T51I-05
Rheologic Transitions During Exhumation of High-Pressure Metamorphic Rocks

Friday, 18 December 2015: 09:10
306 (Moscone South)
Donna L Whitney1, Christian P Teyssier1 and Patrice F Rey2, (1)University of Minnesota, Minneapolis, MN, United States, (2)University of Sydney, Sydney, Australia
Abstract:
The exhumation of deeply buried rocks typically involves dynamic feedbacks between deformation and metamorphic reactions (+ fluid and/or melt) that influence rheology and facilitate or drive large-magnitude exhumation. The evolution of grain-scale to terrane-scale processes during decompression can be seen in rocks exhumed from oceanic and continental subduction and from orogenic crust. In the Sivrihisar (Turkey) high-P/low-T (oceanic subduction) complex, microstructures record deformation and syn-kinematic reactions during decompression from eclogite to blueschist facies conditions; this transformation resulted in dramatic strength reduction that promoted strain localization along the subduction interface. In quartz-rich rocks, qz was deformed in the dislocation creep regime and records transitions in microstructure and slip systems during near-isothermal decompression from 2.5 to 1.5 GPa; these transitions may be related to decreasing water fugacity over tens of km of decompression.

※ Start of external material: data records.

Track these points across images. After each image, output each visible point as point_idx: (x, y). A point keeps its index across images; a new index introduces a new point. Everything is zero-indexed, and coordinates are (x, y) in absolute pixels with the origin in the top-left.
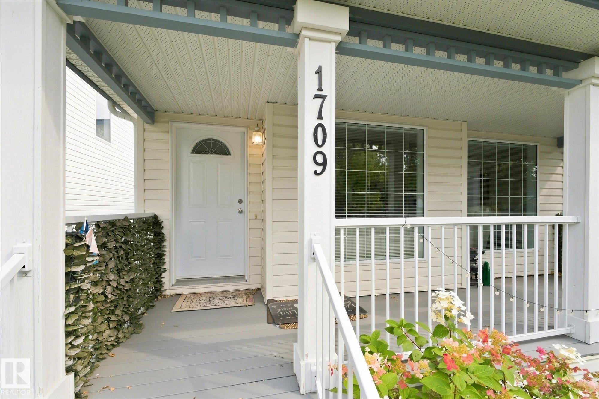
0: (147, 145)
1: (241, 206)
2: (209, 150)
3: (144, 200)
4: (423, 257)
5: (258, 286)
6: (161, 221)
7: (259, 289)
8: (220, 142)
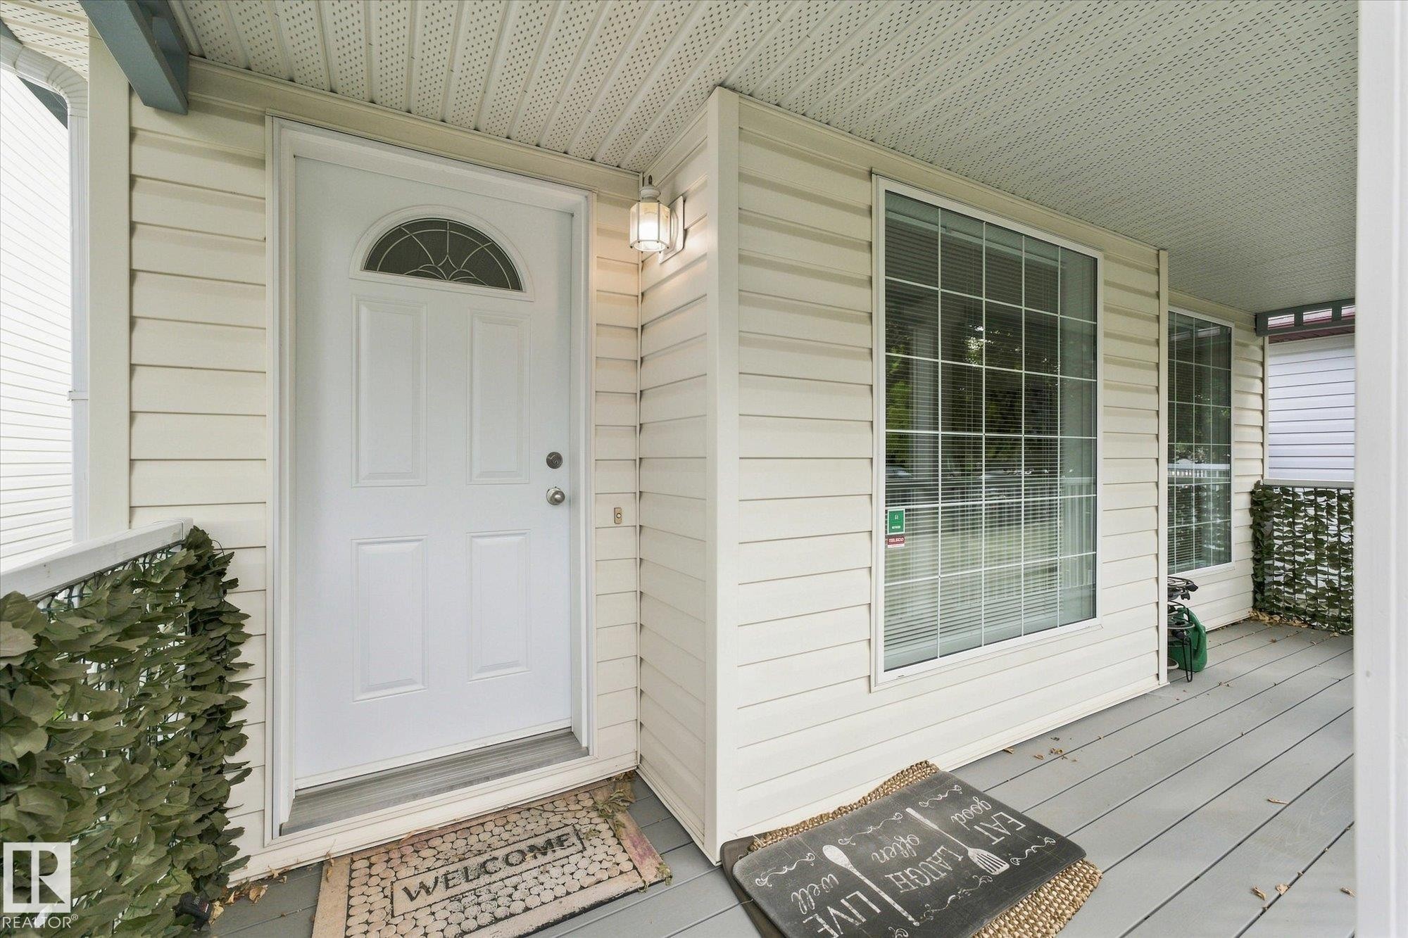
0: (148, 206)
1: (559, 478)
2: (437, 260)
3: (131, 461)
4: (1094, 616)
5: (628, 764)
6: (226, 553)
7: (632, 776)
8: (483, 238)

High-to ultrahigh-P eclogite in exhumed continental subduction zones such as the Western Gneiss Region (Norway) record decompression from >2.5 GPa to <1 GPa. Eclogite shows dramatic textural evidence for decompression, including partial melting and decomposition into hbl-gneiss, resulting in weakening and strain localization. In collisional orogens that are underlain by partially molten crust, upper crustal extension/transtension drives rapid ascent of the deep crust to form migmatite-cored domes. The exhuming deep crust entrains HP relics such as eclogite (e.g. Montagne Noire dome, France) as it traverses much of the orogenic crust, from >1.2 GPa to (in some cases) <0.1 GPa in a single, geologically rapid event during which the partially molten crust reaches the near-surface. In summary, decompression of subducted or deeply buried crust systematically leads to rheologic transitions and feedbacks between deformation and metamorphism in the presence of aqueous fluid and/or melt.